Os quatro elementos materiais básicos (fogo, ar, água e terra) representam, no pensamento grego, aquilo que chamamos de estados da matéria: "água" não se refere apenas à água propriamente dita, mas a qualquer líquido (vinho, vinagre, óleo, etc.), assim como "terra" representa qualquer sólido. A água, ao se congelar, vira terra (gelo); ao ser aquecida, vira ar (vapor); e o fogo é o estado de maior aquecimento do ar, que se torna luminoso. Essas quatro possibilidades esgotam tudo o que se conhecia e serviam para descrever todos os tipos de materiais da natureza.

Segundo Aristótles, existem quatro poderes básicos, que formam dois pares de opostos: quente-frio, úmido-seco. Uma coisa não pode ser quente e fria ao mesmo tempo, nem úmida e seca ao mesmo tempo; essas qualidades são opostas. Mas podem existir as combinações de quente com úmido e seco, e de frio com úmido e seco.

Isso forma quatro e somente quatro possibilidades:

e cada uma dessas quatro combinações corresponde a um dos elementos básicos da matéria. O fogo é quente e seco; o ar é quente e úmido (pois, como já foi dito, o ar é equivalente ao vapor d'água); a água é fria e úmida; a terra é fria e seca.

Esta análise permite compreender, "teoricamente", por que existem quatro e apenas quatro elementos: o motivo é que existem quatro e apenas quatro combinações possíveis das qualidades básicas. Essas relações podem ser representadas por meio de um diagrama, como o que vemos ao lado:

Aristóteles estabelece relações entre os quatro elementos e os quatro humores do corpo humano. O sangue é quente e úmido, podendo ser associado ao ar; a fleuma é fria e úmida, podendo ser associada à água; a bílis negra é considerada fria e associada à terra, enquanto a bílis amarela é "ardente" e associada ao fogo. Note-se que existe também uma relação bastante razoável entre as cores dos humores e os quatro elementos: a bílis amarela tem a cor do fogo; a bílis negra tem a cor do solo; a fleuma tem a cor da água. Apenas no caso do sangue não é possível estabelecer uma relação com a cor do ar.

Contágio

Aristóteles não desenvolveu uma teoria médica; mas sua concepção geral de ciência e seus princípios básicos sobre a natureza dos componentes orgânicos serviram de base para os médicos que, após ele, tentaram formular uma medicina racionalista.
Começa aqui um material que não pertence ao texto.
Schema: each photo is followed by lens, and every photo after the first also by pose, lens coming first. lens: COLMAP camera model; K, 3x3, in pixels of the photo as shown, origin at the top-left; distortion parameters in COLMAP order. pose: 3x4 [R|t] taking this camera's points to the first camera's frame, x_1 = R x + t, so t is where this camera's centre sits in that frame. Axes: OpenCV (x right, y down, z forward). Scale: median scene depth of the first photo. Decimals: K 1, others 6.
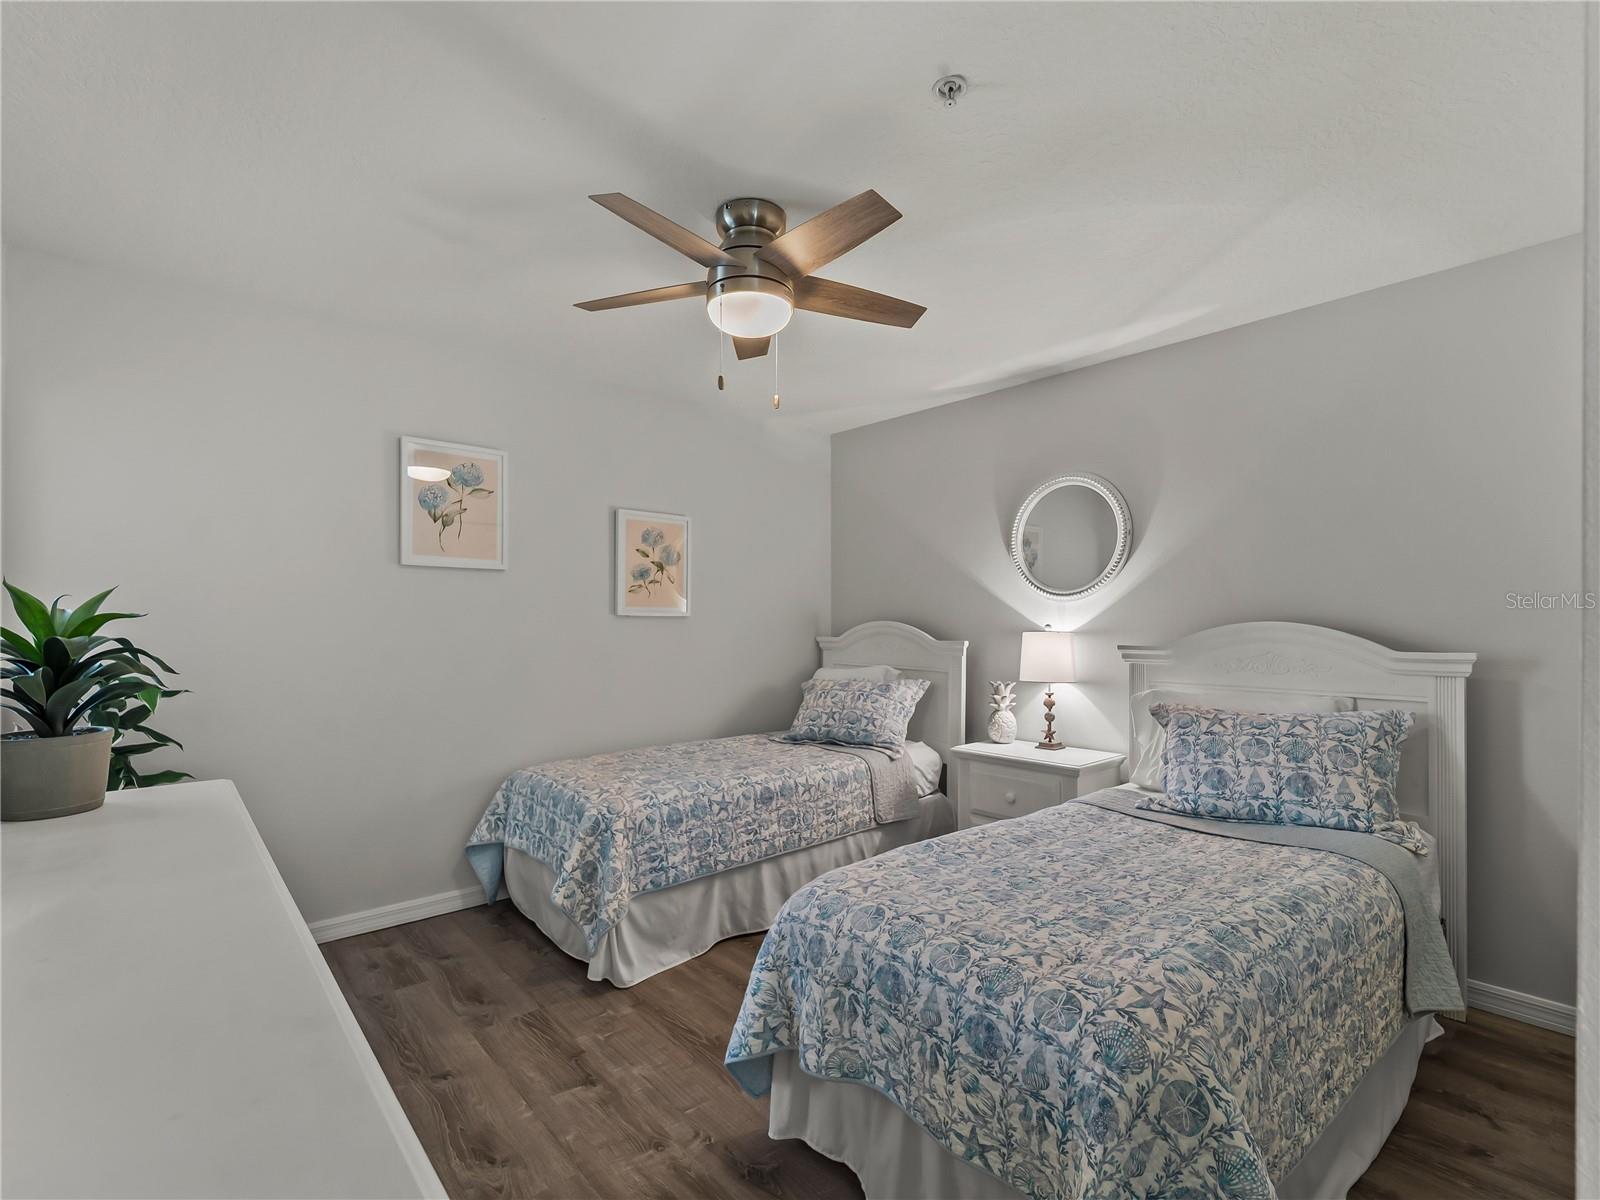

Entre 350 e 250 antes da era cristã, houve vários médicos importantes que seguiram esse caminho. Os mais conhecidos são Diocles, Praxagoras e Mnesitheos. Eles enfatizam a relação entre os quatro humores, os quatro elementos e as quatro qualidades básicas. Procuram dar as causas das diversas doenças, atribuindo-as às perturbações desses humores; e recomendam tratamentos baseados na teoria, de um modo muito mais sistemático do que havia sido feito pelos escritos hipocráticos.

De acordo com essa tradição, a melancolia, por exemplo, é produzida quando a bílis negra se acumula em torno do coração. Resfriados violentos são devidos ao acúmulo de uma fleuma muito fria. A paralisia é devida ao bloqueio das artérias pela fleuma fria.